I tried to head-butt him, and because of the odd angle I was at, I connected with his Adam’s apple. He gagged, then spit phlegm and blood.

“My family!” I yelled again.

“Fuck your family!” he cursed. “Fuck your kids! Fuck you!”

Then he got to the hunting knife. I was still thinking that I had to keep him alive – not that I had to survive this, but that he did. I held his knife hand at the wrist, but I was losing my grip. The fight was turning his way. This was it; this was how I died. I would never know about Nana, Ali, Jannie. That was the worst part, not knowing.

A shot rang in the night.

The Tiger straightened up, but then he came back down at me with the knife. “Die!” he yelled. “Like your family died!”

A second shot struck where his right eye had been glaring at me a second before.

“Where are they?” I yelled again. “Where is my family?”

He didn’t say another word. His good eye was all hatred. The rest of his face was a bloody mess. The Tiger couldn’t answer. He collapsed on me, dead.

“Where are they?” I whispered.

Chapter 145

BREE CAME RUNNING up as I pushed the massive corpse away from me.
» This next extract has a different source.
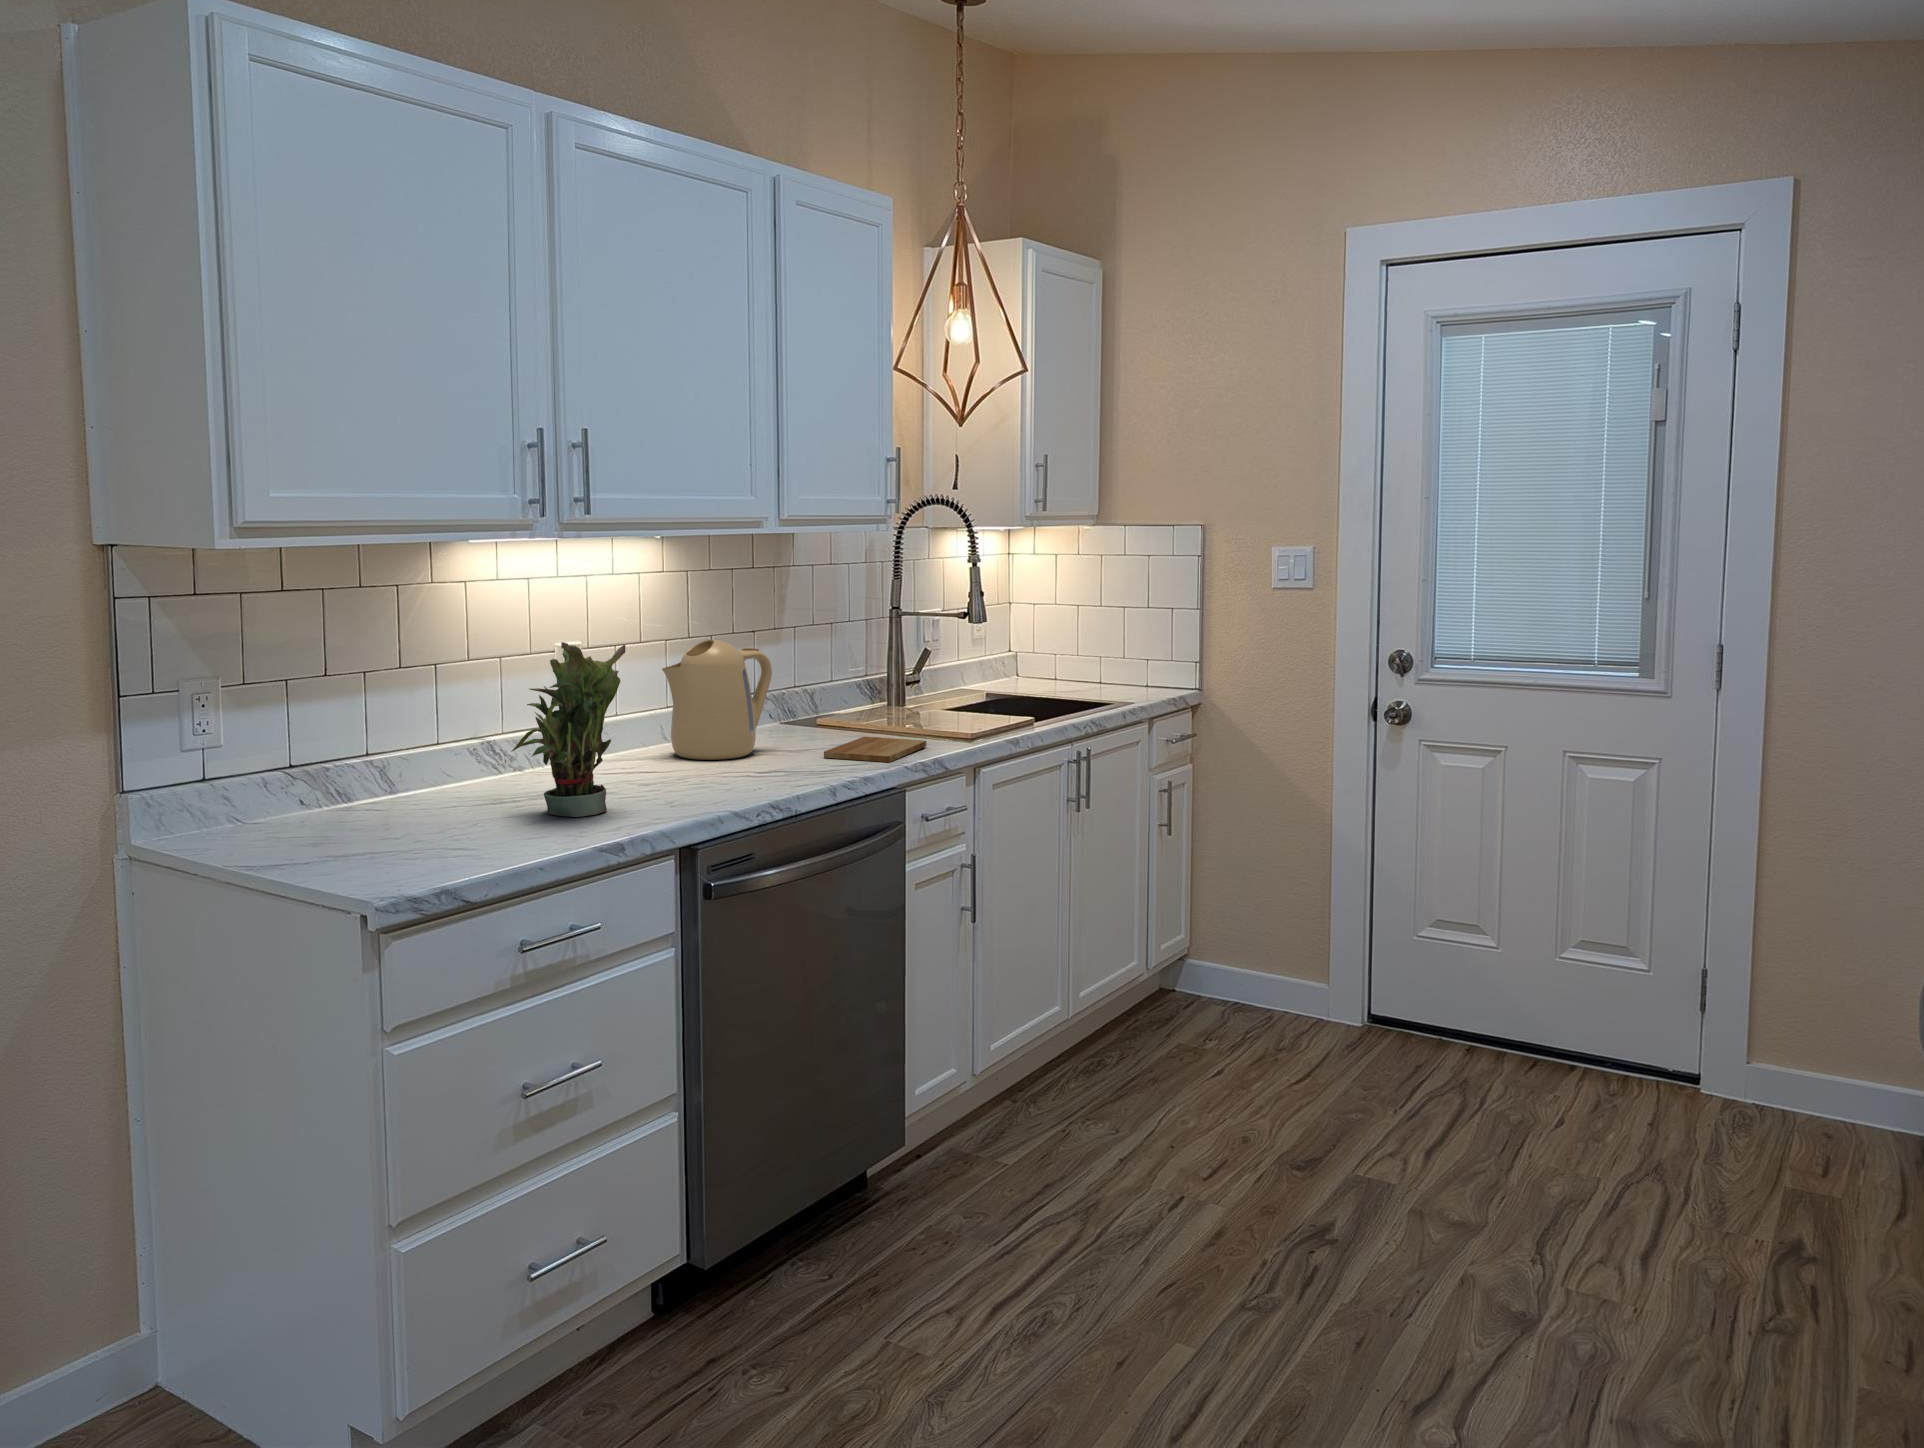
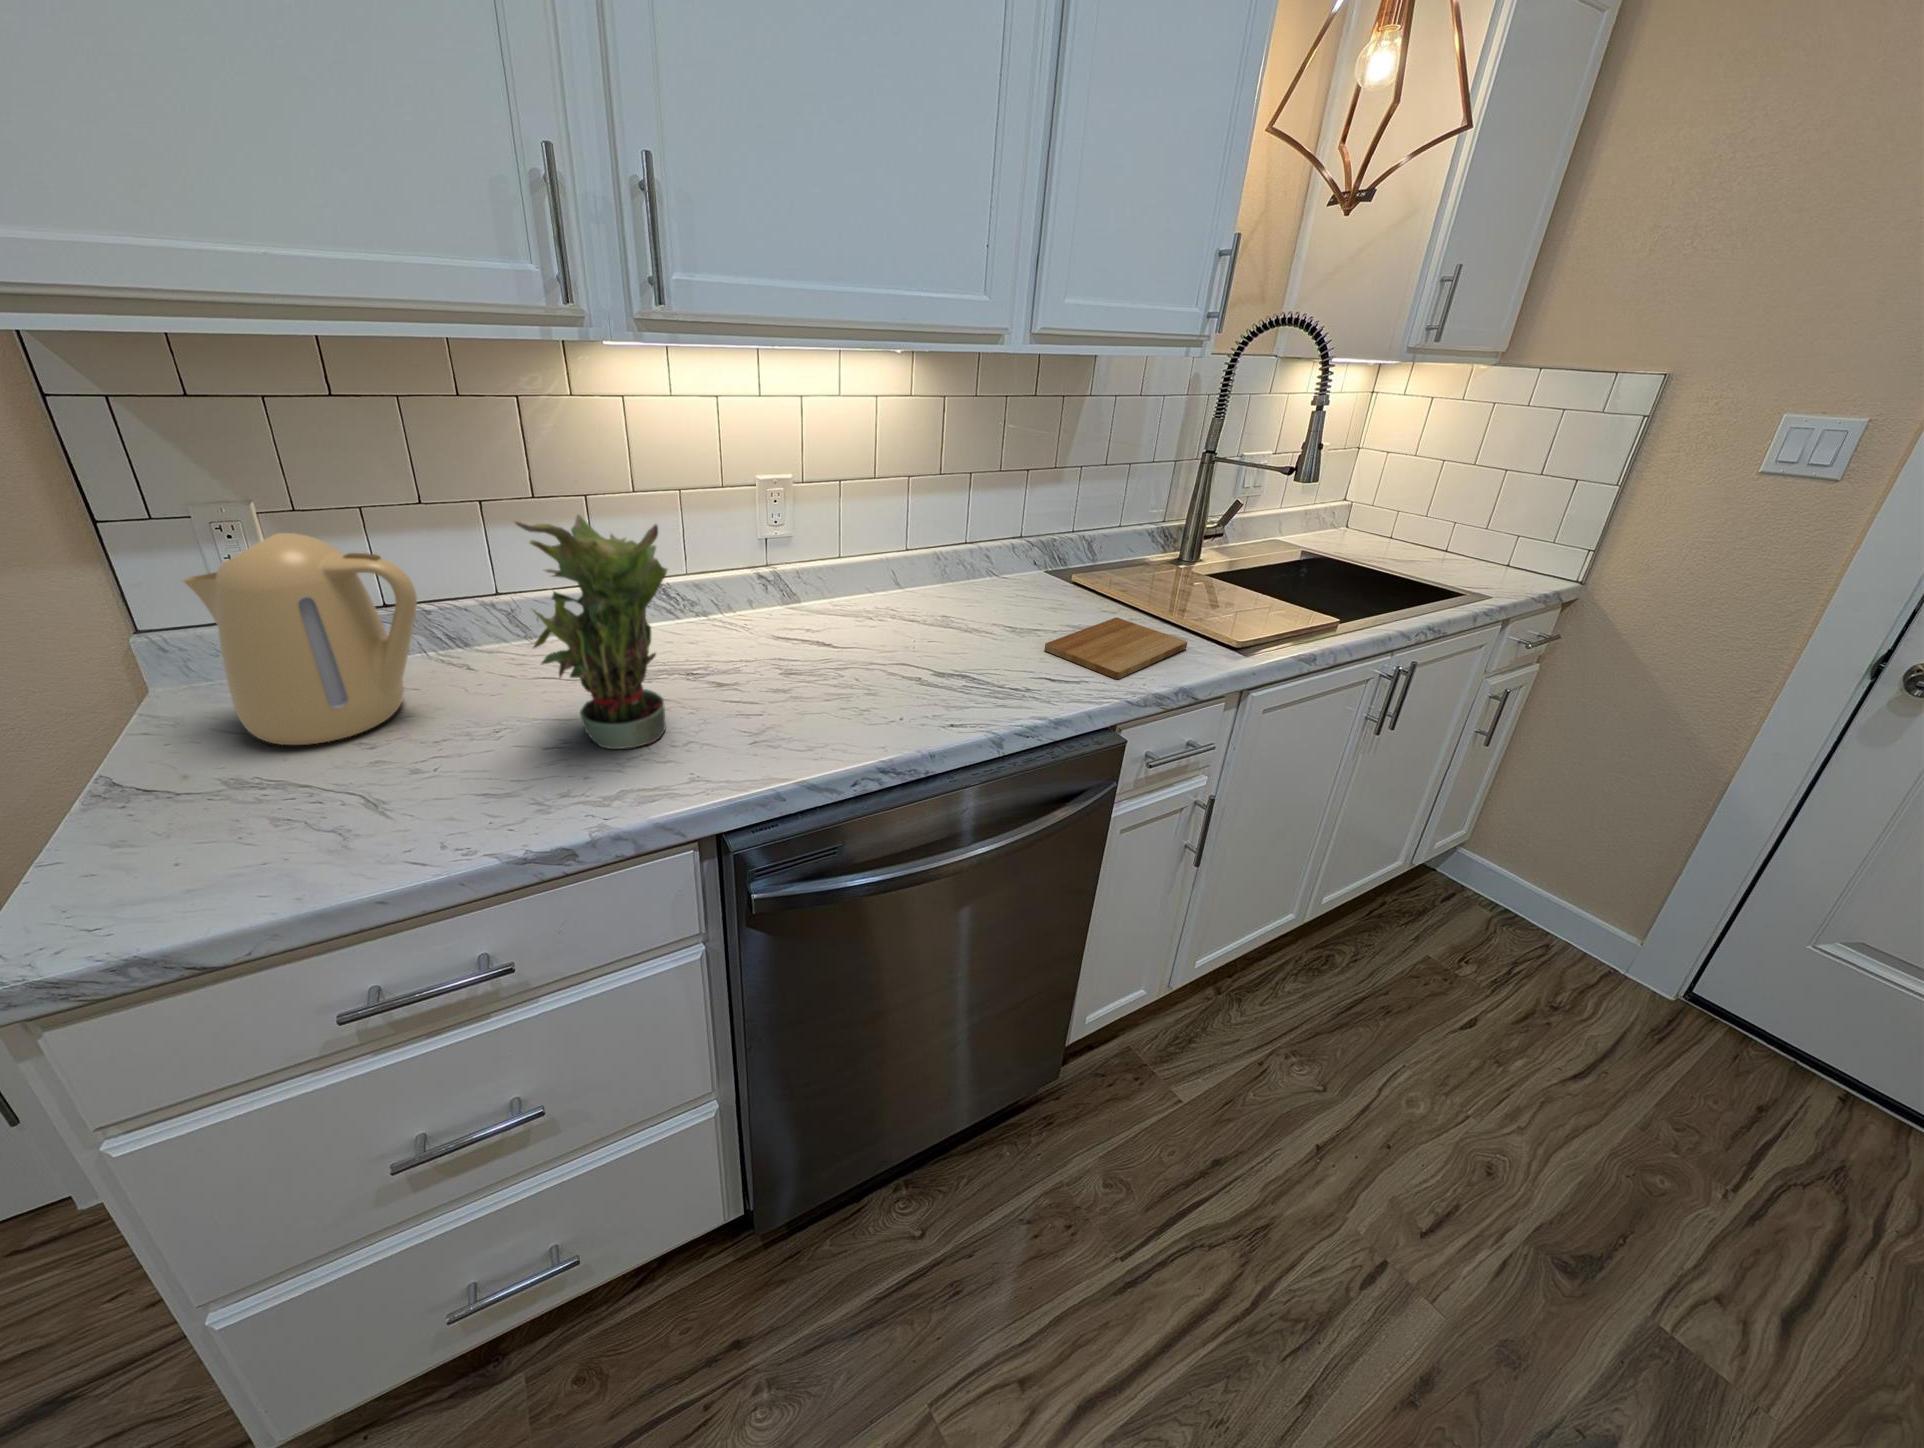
kettle: present [662,640,772,760] -> present [183,533,417,745]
Even now that he was dead, I still hated the bastard with all my heart and soul. Bree knelt on the ground and hugged me. “I’m sorry, Alex. I’m so sorry. All I saw was the knife. I had to shoot him.”

I kept holding on to her and rocking. “Not your fault. Not your fault.” But then I began to shudder and shake. I knew what I had lost here, knew that the Tiger had been my last chance to find my family.